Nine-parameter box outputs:
· · ·

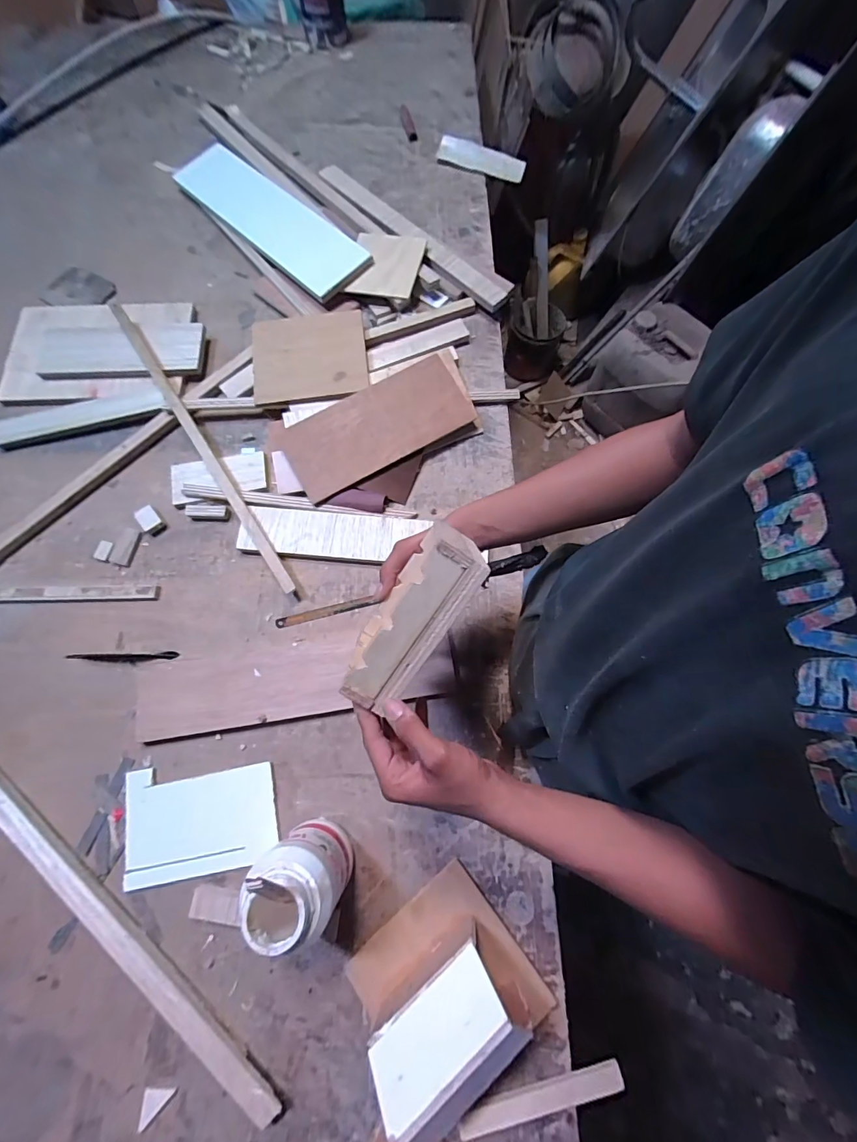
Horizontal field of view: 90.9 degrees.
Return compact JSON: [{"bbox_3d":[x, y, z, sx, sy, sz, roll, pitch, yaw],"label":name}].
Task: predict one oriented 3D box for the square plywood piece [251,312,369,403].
[{"bbox_3d":[-0.212,-0.388,0.752,0.197,0.011,0.186,-7,71,-2],"label":"square plywood piece"}]

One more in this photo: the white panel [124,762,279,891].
[{"bbox_3d":[-0.307,0.334,0.569,0.201,0.010,0.134,-8,74,-2],"label":"white panel"}]

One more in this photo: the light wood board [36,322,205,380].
[{"bbox_3d":[-0.576,-0.410,0.781,0.309,0.023,0.119,0,74,1],"label":"light wood board"}]

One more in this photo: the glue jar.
[{"bbox_3d":[-0.142,0.346,0.480,0.084,0.169,0.092,-35,76,-9],"label":"glue jar"}]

· · ·

== Required action ==
Type the entries again verbatim. Drop the images.

== Response below ==
Horizontal field of view: 90.9 degrees.
Return compact JSON: [{"bbox_3d":[x, y, z, sx, sy, sz, roll, pitch, yaw],"label":name}].
Task: predict one oriented 3D box for the square plywood piece [251,312,369,403].
[{"bbox_3d":[-0.212,-0.388,0.752,0.197,0.011,0.186,-7,71,-2],"label":"square plywood piece"}]

One more in this photo: the white panel [124,762,279,891].
[{"bbox_3d":[-0.307,0.334,0.569,0.201,0.010,0.134,-8,74,-2],"label":"white panel"}]

One more in this photo: the light wood board [36,322,205,380].
[{"bbox_3d":[-0.576,-0.410,0.781,0.309,0.023,0.119,0,74,1],"label":"light wood board"}]

One more in this photo: the glue jar.
[{"bbox_3d":[-0.142,0.346,0.480,0.084,0.169,0.092,-35,76,-9],"label":"glue jar"}]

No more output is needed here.